Because a certain someone keeps trying to shove Parmenides down your throat, I thought I’d share some Heraclitus. Thanks to Plato’s misunderstanding, most of us attribute to Heraclitus the trite paradoxical aphorism “you could not step twice into the same river.” But, as the Interent Encyclopedia of Philosophy explains, Heraclitus’ phrasing can be translated as more sophistic and complex: “On those stepping into rivers staying the same other and other waters flow.” For a river to exist as Word (as Being), there must be a constant movement (becoming) that betrays the rectitude of the written, graphic signifier (of course, this play of signifiers produces multiple translations). The play of existence not grounded in mere negativity, Parmenides distinction between static contemplation of “is” and “is not” (“On Nature” II). From the Encyclopedia’s explication:
There is an antithesis between ‘same’ and ‘other.’ The sentence says that different waters flow in rivers staying the same. In other words, though the waters are always changing, the rivers stay the same. Indeed, it must be precisely because the waters are always changing that there are rivers at all, rather than lakes or ponds. The message is that rivers can stay the same over time even though, or indeed because, the waters change. The point, then, is not that everything is changing, but that the fact that some things change makes possible the continued existence of other things.

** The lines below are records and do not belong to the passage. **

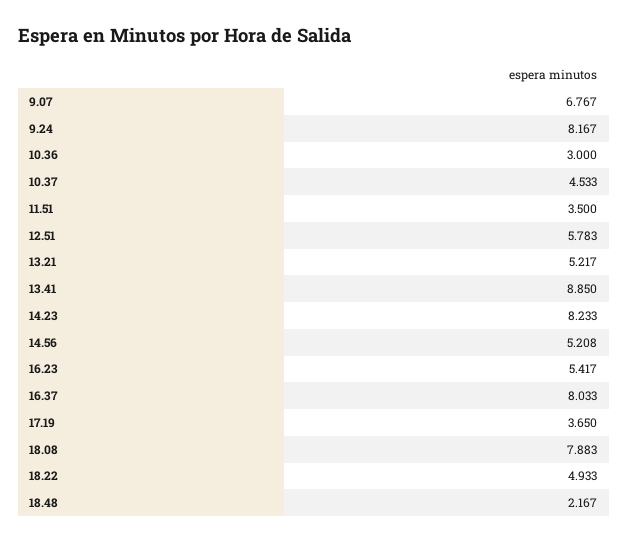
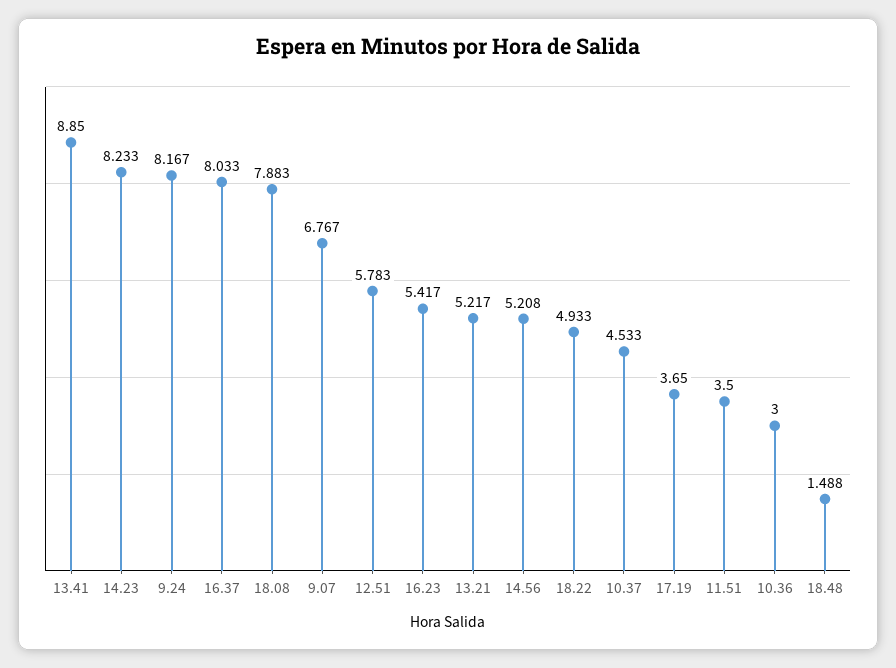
  {
    "9.07": 6.767,
    "9.24": 8.167,
    "10.36": 3,
    "10.37": 4.533,
    "11.51": 3.5,
    "12.51": 5.783,
    "13.21": 5.217,
    "13.41": 8.85,
    "14.23": 8.233,
    "14.56": 5.208,
    "16.23": 5.417,
    "16.37": 8.033,
    "17.19": 3.65,
    "18.08": 7.883,
    "18.22": 4.933,
-   "18.48": 2.167
+   "18.48": 1.488
  }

The beauty isn’t anything that we can see. Beauty eclipses sensual experience. Sensual experience is the progeny of becoming’s imperfect, invisible union, a coming into Being. The beautiful mystery underlies the isness of is.
Perhaps it is fitting that Heraclitus now exists only in fragments.
And I feel obligated to admit that Heraclitus probably surpasses Plato in his elitism and disdain for the common cattle of everyday life (much of Plato’s allegory of the cave echoes the politics and characterizations of Heraclitus). But, hay, nobody is perfect.